---------- DOCUMENT TEXT ----------
From Verdicts and Settlements
"Coming Around Again"
by Anne La Jeunesse
At Issue: After winning summary judgments
in both state and federal court, defense attorneys Golper, Manier and
Silverstein thought the employment-discrimination case was over - but
not yet.
To attorneys John B. Golper, John J. Manier and Douglas
N. Silverstein, longtime McDonnell Douglas Corp. employee Lonnie Stafford's
race- and age-discrimination case against his former employer, their client,
seemed to be the case that would never end.
The case - in which the 29-year McDonnell Douglas employee
also claimed breach of implied contract and intentional infliction of
emotional distress - has bounced among state and federal courtrooms, largely
because of "mysterious" decisions by the 9th U.S. Circuit Court
of Appeals, defense attorneys say.
Defense attorneys Golper, Manier and Silverstein now
are in the rare position of having received summary judgments in their
favor from both federal and state courts - four years apart. In between
those rulings were lengthy stops in the 9th Circuit Court of
Appeals and an unsuccessful attempt by defense attorneys to interest the
U.S. Supreme Court.
"I'm appealing across the board, on each issue raised,"
said Stanley R. Raskin, Stafford's attorney, who in mid-December filed
a notice of appeal to the 2nd District Court of Appeal in Los
Angeles. After the defense attorneys removed the case to federal court,
without any objection by Raskin, U.S. District Judge Ronald S. W. Lew
ruled that the court had diversity jurisdiction over the matter. In 1995,
Lew granted summary judgment for McDonnell Douglas as to all causes of
action and ruled that the plaintiff's claim for infliction of emotional
distress was time-barred.
"The procedural history of this case - I've been practicing
for 25 years and never had a case like this," said lead attorney Golper
of Universal City's Ballard, Rosenberg & Golper.
Manier, who worked on the case for several years before
Silverstein joined the team, described the matter as "an unbelievable
roller coaster, unlike any I've ever seen."
However, Golper, Manier and Silverstein are confident
they will prevail in the state appellate court. They base this belief
on the two summary judgments and the intense reworking of their moving
papers, in which they cited new cases in arguments to Los Angeles Superior
Court Judge Ernest Hiroshige, who issued the final portion of the summary
judgment in October.
However, Raskin said the case might be reversed on appeal
if the appellate court agrees that the case is somewhat unique.
---------- SUPPLIED MATERIAL ----------
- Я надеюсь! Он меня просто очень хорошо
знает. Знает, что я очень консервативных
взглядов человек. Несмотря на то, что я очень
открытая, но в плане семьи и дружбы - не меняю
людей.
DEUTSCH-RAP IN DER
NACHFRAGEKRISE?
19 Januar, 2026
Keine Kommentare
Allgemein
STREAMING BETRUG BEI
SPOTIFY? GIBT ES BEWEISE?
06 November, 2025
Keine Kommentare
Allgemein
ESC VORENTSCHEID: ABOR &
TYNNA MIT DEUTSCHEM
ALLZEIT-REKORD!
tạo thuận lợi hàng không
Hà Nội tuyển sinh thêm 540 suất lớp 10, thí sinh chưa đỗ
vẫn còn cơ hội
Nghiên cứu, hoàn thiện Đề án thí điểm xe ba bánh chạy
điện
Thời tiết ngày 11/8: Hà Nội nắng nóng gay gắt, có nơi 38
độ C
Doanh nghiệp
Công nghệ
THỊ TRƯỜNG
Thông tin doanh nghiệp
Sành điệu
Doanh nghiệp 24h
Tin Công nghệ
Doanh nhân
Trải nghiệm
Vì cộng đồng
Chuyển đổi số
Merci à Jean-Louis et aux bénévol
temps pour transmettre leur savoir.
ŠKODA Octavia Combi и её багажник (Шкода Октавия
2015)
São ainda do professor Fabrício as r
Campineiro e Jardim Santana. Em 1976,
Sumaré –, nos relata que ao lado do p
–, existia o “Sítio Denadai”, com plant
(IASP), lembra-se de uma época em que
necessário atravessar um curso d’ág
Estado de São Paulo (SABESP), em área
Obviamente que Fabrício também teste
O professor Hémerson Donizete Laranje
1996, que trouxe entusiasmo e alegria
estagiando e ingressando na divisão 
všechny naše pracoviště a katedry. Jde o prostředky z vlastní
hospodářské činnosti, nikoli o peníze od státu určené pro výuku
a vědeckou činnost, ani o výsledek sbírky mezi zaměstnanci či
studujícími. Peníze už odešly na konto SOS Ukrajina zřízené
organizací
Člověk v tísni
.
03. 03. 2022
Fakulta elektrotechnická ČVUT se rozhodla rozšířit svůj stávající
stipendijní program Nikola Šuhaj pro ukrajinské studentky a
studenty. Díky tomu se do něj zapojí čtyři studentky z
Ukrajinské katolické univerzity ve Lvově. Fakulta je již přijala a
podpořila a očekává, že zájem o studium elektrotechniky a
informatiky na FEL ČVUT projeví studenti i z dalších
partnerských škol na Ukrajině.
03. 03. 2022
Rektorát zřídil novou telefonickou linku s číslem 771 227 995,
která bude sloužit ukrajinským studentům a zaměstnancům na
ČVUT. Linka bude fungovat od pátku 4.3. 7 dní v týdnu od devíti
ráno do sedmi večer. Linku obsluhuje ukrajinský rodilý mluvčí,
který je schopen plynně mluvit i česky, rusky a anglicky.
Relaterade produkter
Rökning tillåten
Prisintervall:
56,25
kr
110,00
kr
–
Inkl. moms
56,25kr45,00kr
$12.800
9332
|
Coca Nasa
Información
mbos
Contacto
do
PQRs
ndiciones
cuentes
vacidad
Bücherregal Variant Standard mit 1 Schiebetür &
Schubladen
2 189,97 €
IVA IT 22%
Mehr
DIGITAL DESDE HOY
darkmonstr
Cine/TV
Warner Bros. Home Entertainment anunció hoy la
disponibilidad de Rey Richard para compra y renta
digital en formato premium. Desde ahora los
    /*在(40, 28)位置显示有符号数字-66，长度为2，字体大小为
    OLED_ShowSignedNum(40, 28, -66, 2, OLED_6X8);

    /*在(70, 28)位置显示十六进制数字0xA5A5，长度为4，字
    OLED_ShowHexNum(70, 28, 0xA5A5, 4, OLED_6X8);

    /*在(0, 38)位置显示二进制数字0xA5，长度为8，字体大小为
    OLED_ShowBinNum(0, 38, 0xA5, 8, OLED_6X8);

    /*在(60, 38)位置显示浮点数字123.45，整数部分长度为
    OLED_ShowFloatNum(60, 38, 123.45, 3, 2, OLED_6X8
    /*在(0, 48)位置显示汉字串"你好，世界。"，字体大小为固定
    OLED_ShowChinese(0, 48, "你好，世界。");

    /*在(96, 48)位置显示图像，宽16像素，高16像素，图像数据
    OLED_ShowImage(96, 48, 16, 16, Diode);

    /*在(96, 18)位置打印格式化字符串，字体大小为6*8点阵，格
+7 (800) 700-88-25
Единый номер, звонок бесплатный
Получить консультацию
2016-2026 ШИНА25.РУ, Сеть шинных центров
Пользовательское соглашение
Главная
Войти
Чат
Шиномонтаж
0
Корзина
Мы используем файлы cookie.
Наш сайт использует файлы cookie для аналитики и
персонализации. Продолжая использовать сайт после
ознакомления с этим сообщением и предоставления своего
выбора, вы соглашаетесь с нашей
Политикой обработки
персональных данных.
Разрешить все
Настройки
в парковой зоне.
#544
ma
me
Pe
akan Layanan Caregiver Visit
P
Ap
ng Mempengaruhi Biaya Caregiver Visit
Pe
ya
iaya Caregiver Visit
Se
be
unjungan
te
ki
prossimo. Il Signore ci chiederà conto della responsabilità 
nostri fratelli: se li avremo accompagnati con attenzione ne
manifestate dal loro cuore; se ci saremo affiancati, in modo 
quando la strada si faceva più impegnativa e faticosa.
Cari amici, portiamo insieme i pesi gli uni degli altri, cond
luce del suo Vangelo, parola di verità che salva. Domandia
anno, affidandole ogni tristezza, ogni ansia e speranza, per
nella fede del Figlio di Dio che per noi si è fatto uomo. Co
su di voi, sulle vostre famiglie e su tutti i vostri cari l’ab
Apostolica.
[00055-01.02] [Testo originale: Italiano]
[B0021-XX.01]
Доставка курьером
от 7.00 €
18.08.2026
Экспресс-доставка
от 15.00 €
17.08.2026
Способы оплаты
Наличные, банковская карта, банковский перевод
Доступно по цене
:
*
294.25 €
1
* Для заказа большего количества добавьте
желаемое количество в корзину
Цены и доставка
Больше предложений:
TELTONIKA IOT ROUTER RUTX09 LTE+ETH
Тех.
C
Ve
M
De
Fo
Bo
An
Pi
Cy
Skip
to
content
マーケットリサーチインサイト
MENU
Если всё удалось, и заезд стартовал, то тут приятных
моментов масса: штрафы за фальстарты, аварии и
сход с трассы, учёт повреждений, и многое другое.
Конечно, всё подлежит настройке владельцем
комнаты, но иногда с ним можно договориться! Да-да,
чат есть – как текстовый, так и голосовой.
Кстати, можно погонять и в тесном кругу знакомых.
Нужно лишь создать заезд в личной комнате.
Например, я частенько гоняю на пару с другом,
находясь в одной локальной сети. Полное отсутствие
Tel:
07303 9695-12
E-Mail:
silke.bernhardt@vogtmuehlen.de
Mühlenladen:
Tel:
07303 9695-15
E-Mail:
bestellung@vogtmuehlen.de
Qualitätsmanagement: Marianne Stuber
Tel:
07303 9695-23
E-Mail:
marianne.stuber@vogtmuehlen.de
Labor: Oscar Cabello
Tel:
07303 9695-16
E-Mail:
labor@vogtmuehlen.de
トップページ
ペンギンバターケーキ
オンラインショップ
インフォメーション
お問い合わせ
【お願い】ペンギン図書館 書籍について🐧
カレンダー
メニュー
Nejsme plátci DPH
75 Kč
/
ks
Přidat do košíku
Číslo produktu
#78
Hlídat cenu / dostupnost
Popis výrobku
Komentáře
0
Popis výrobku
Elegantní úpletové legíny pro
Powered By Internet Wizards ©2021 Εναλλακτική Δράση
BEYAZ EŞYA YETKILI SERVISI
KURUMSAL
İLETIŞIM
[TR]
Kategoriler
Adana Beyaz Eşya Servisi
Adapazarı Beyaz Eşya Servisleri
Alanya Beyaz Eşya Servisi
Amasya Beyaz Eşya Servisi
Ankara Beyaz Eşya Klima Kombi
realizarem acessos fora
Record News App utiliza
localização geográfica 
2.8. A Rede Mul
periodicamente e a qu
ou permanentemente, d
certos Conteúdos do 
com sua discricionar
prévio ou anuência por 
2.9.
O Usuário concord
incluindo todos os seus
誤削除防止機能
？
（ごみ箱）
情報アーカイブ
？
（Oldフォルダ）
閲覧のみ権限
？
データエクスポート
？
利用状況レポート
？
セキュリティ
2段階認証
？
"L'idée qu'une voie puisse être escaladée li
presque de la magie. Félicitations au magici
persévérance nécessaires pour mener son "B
----------
= WHAT YOU HAVE TO DO =
According to the article on the Stafford discrimination case, why are the defense attorneys confident they will win in the state appellate court?

= RESULT BELOW =
They base their confidence on the two summary judgments already granted in their favor. They also point to their intense reworking of their moving papers, which cited new cases in arguments to Los Angeles Superior Court Judge Ernest Hiroshige.